Drei Wochen vergingen, in denen sich allmählich alles veränderte, bis zwischen Mariel und mir nichts mehr so wie früher war. Plötzlich spielten Dinge eine Rolle, die bis vor Kurzem noch völlig unwichtig gewesen waren. Zum Beispiel die Einkommensverhältnisse und der Wohnort unserer beiden Familien. Damit verhielt es sich nämlich folgendermaßen:
Birgitta hatte drei Jahre nach Mariels Geburt in einem Versicherungsbüro einen Halbtagsjob als Schreibkraft angenommen und sich dort schnell bis in die Chefetage hochgearbeitet. Mama dagegen war noch zweimal schwanger geworden und hatte unsere Familie um meinen mittlerweile achtjährigen Bruder Krister und die inzwischen fünf Jahre alte Josefine – bereichert will ich nicht unbedingt behaupten, aber zumindest vergrößert. Um das Haushaltsgeld ein wenig aufzubessern, half sie zweimal in der Woche für ein paar Stunden in einem Blumenladen aus, und während Birgitta richtig Kohle verdiente, bekam meine Mutter am Ende des Monats gerade mal schlappe 400 Euro aufs Konto überwiesen.
Ganz ähnlich war es auch bei unseren Vätern.
Beide arbeiteten Vollzeit. Birgittas Mann Thomas als Rechtsanwalt in einer stadtbekannten Kanzlei und Papa als Taxifahrer.
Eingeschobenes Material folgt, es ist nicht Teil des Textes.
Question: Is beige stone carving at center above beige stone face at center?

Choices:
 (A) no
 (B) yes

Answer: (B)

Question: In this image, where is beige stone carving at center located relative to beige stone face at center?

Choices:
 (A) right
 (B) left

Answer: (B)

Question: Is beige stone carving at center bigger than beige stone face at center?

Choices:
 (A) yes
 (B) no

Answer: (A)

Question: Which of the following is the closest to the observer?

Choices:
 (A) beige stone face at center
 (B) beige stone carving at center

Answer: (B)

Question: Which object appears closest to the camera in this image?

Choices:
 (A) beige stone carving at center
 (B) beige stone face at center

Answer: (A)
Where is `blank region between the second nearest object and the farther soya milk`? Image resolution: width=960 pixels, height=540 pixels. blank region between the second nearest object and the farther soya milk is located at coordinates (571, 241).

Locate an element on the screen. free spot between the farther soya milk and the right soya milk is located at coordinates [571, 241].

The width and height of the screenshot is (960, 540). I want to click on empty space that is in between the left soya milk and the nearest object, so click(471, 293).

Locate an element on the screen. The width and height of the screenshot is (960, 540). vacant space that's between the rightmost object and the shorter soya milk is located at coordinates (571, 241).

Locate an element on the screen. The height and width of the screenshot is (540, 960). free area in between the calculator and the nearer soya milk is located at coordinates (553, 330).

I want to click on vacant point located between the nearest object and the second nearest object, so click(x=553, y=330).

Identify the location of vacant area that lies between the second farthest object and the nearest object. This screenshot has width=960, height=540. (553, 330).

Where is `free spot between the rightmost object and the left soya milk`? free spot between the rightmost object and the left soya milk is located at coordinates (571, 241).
Dass auch zwischen ihren Gehältern ein himmelweiter Unterschied klaffte, kannst du dir wahrscheinlich denken.
Tja, und eigentlich war mir das alles auch völlig wurscht.
Ich hasste zwar meinen Namen, aber ich mochte mein Leben.
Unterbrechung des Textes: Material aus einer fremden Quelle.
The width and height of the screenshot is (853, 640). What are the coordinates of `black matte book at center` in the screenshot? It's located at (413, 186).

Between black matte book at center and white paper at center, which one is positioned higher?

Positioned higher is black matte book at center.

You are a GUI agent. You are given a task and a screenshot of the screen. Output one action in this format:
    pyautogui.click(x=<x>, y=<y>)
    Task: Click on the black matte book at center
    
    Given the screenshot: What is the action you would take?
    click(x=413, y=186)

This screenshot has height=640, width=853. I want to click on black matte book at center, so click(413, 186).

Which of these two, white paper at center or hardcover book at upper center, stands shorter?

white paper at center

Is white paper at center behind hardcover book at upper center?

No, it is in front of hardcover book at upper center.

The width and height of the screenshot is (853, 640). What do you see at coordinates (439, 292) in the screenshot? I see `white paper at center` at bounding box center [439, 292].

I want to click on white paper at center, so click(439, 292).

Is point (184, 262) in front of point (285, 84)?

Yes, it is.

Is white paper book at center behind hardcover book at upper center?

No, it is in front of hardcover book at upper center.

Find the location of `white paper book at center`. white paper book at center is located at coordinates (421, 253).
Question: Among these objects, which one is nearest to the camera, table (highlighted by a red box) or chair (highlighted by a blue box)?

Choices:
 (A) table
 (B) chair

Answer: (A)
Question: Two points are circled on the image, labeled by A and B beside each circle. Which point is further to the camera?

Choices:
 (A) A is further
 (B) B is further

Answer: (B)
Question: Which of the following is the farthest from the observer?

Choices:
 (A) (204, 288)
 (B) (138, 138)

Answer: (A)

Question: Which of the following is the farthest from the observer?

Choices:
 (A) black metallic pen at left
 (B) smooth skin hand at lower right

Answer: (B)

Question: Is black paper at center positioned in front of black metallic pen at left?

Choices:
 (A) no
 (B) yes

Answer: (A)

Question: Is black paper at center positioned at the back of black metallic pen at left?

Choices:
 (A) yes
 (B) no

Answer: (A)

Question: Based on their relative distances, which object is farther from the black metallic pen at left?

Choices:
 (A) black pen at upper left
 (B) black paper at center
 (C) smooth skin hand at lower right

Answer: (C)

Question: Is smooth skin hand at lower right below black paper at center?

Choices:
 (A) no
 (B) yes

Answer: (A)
Ich mochte die kleine, gemütliche Wohnung, die sich in der Marillenstraße ganz in der Nähe der Innenstadt hinter einem prächtigen fünfstöckigen Jugendstilhaus verbarg und die man nur erreichte, wenn man sich durch einen engen, stockfinsteren Torweg wagte.
Dahinter tat sich ein gepflasterter Innenhof auf, der rechts und links von efeuberankten Mauern begrenzt wurde und in dessen Mitte eine riesige Kastanie ihre prächtige Krone in den Himmel reckte.
Unsere Wohnung lag über einer Schusterwerkstatt, die der alte Herr Lumme seit einigen Jahren allerdings nur noch hobbymäßig betrieb. Man erreichte sie über eine überdachte Holztreppe und stand, gleich nachdem man den winzigen Flur passiert hatte, in der Küche.
Von dort aus ging es rechts durch eine Tür geradewegs in mein Zimmer, während sich der Rest der Wohnung auf der anderen Seite von der Küche befand.
Meine Geschwister Krister und Josefine teilten sich den größten Raum. Der zweitgrößte war unser Wohnzimmer und der kleinste das Elternschlafzimmer. Dort passten gerade mal ein Bett und ein schmaler Kleiderschrank hinein. Das Bett stand an der Wand, sodass Mama immer, wenn sie nachts aufs Klo wollte, über meinen Vater hinwegsteigen musste.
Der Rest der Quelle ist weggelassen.